Start of Entries provided

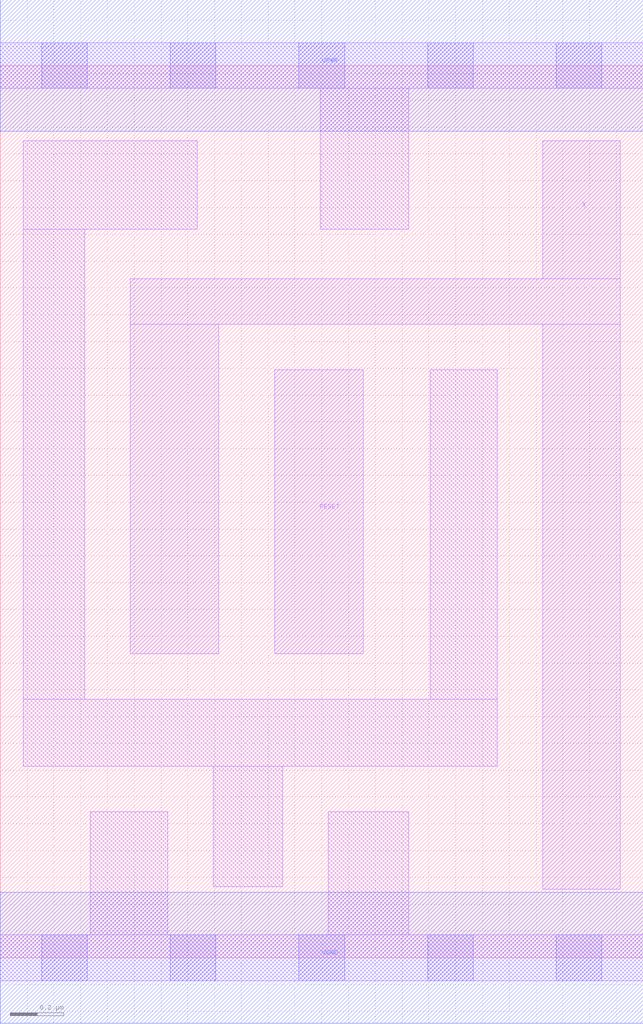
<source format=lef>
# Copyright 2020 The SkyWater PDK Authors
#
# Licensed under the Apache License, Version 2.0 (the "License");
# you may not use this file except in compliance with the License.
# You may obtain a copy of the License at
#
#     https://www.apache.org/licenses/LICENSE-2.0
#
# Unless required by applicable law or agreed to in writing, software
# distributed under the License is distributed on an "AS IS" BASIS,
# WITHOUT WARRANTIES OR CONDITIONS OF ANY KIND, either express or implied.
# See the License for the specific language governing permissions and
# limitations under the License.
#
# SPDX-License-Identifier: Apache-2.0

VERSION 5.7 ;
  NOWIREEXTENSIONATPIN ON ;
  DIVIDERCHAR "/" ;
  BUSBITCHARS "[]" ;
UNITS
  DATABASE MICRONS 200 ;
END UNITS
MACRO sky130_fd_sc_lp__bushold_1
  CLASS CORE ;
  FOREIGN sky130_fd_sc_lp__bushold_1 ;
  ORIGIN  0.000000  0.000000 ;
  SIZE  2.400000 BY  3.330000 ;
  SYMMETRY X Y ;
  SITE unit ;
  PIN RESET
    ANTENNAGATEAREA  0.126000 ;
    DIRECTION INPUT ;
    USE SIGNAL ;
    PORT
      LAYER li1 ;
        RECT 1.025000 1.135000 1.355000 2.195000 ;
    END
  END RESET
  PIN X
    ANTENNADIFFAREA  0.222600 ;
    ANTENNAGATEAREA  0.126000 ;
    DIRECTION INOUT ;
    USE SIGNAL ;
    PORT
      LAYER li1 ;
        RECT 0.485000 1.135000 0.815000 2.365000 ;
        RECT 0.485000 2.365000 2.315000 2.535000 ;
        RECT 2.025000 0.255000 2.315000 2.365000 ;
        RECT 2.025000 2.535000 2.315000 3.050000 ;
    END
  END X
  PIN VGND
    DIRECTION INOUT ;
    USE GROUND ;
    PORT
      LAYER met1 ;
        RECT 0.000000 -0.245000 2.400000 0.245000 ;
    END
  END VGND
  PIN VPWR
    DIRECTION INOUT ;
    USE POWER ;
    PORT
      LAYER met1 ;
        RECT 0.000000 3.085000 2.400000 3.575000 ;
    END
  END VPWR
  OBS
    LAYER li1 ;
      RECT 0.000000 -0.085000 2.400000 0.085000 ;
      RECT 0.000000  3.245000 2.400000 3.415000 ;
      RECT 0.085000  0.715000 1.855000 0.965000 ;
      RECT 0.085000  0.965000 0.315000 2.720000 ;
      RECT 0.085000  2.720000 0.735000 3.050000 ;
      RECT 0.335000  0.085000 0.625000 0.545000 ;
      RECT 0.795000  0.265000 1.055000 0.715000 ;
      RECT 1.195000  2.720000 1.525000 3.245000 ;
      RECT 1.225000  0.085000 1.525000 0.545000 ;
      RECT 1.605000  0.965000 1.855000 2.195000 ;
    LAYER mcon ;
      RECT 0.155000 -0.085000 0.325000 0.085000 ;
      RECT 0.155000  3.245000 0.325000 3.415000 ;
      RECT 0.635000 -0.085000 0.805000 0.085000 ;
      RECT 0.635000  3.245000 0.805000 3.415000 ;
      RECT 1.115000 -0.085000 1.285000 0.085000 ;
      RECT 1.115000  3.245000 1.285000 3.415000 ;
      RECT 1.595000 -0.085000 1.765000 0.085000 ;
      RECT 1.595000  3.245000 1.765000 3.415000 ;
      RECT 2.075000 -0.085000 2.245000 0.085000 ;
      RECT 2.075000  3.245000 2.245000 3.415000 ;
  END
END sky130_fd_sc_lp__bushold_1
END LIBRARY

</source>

End of Entries provided
Start of Entries provided

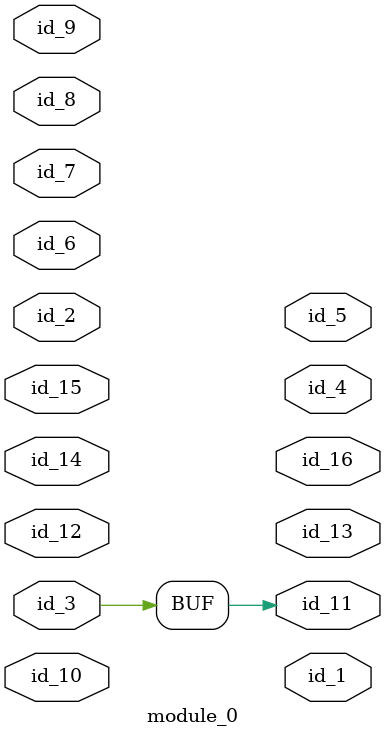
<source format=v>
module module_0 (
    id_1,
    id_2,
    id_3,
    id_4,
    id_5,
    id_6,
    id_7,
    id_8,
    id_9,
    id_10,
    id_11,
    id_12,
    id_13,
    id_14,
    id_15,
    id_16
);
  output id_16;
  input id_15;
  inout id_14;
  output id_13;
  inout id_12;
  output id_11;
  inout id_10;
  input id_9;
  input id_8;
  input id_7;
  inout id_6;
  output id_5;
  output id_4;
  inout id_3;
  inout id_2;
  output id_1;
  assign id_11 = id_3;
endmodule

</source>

End of Entries provided
Start of Entries provided

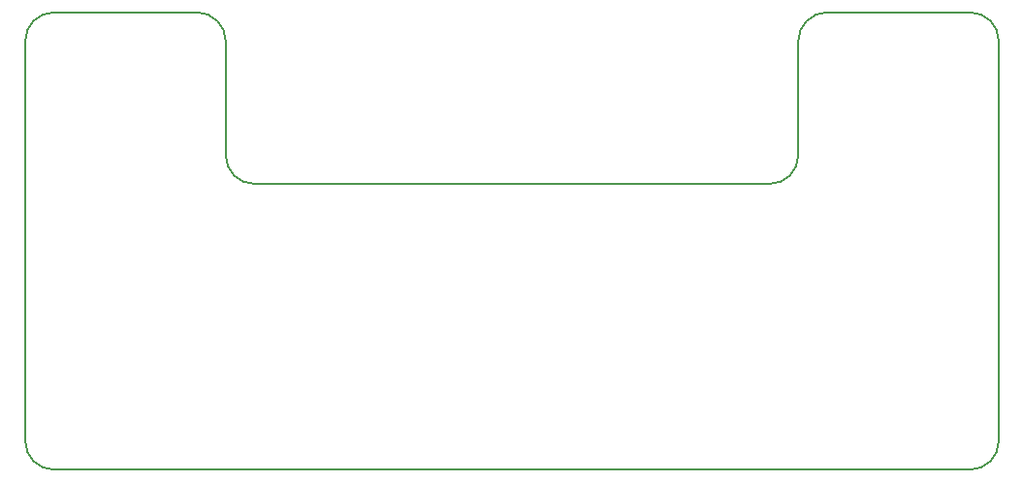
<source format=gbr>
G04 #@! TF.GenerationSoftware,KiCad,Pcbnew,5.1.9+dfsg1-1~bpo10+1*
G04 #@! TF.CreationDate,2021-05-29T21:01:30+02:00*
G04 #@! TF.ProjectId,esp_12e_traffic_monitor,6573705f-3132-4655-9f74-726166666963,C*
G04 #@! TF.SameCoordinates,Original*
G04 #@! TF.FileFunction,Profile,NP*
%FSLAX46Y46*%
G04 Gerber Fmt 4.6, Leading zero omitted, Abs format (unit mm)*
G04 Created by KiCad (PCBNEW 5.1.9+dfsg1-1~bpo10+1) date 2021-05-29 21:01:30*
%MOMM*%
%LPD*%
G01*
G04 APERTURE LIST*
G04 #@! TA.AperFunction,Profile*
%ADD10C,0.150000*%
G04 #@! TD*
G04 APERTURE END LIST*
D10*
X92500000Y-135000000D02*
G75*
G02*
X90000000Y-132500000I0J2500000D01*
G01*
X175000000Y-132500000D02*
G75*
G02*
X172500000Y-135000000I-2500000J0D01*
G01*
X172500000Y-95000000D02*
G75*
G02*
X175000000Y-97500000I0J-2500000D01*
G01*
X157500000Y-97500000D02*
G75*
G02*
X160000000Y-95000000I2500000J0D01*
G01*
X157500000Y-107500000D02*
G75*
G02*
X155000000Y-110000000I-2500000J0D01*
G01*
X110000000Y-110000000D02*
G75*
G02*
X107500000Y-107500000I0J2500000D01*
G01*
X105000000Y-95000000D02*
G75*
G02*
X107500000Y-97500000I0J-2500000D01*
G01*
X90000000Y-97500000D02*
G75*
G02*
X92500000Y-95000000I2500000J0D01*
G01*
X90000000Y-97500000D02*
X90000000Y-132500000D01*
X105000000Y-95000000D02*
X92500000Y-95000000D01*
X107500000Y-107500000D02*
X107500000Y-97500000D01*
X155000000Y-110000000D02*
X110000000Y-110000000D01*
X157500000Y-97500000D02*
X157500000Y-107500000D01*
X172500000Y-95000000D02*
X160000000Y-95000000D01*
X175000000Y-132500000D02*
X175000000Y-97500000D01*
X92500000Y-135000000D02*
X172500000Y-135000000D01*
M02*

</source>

End of Entries provided

Check each line above for the word "under", then give only the number of lines that have it.

- Response below -
3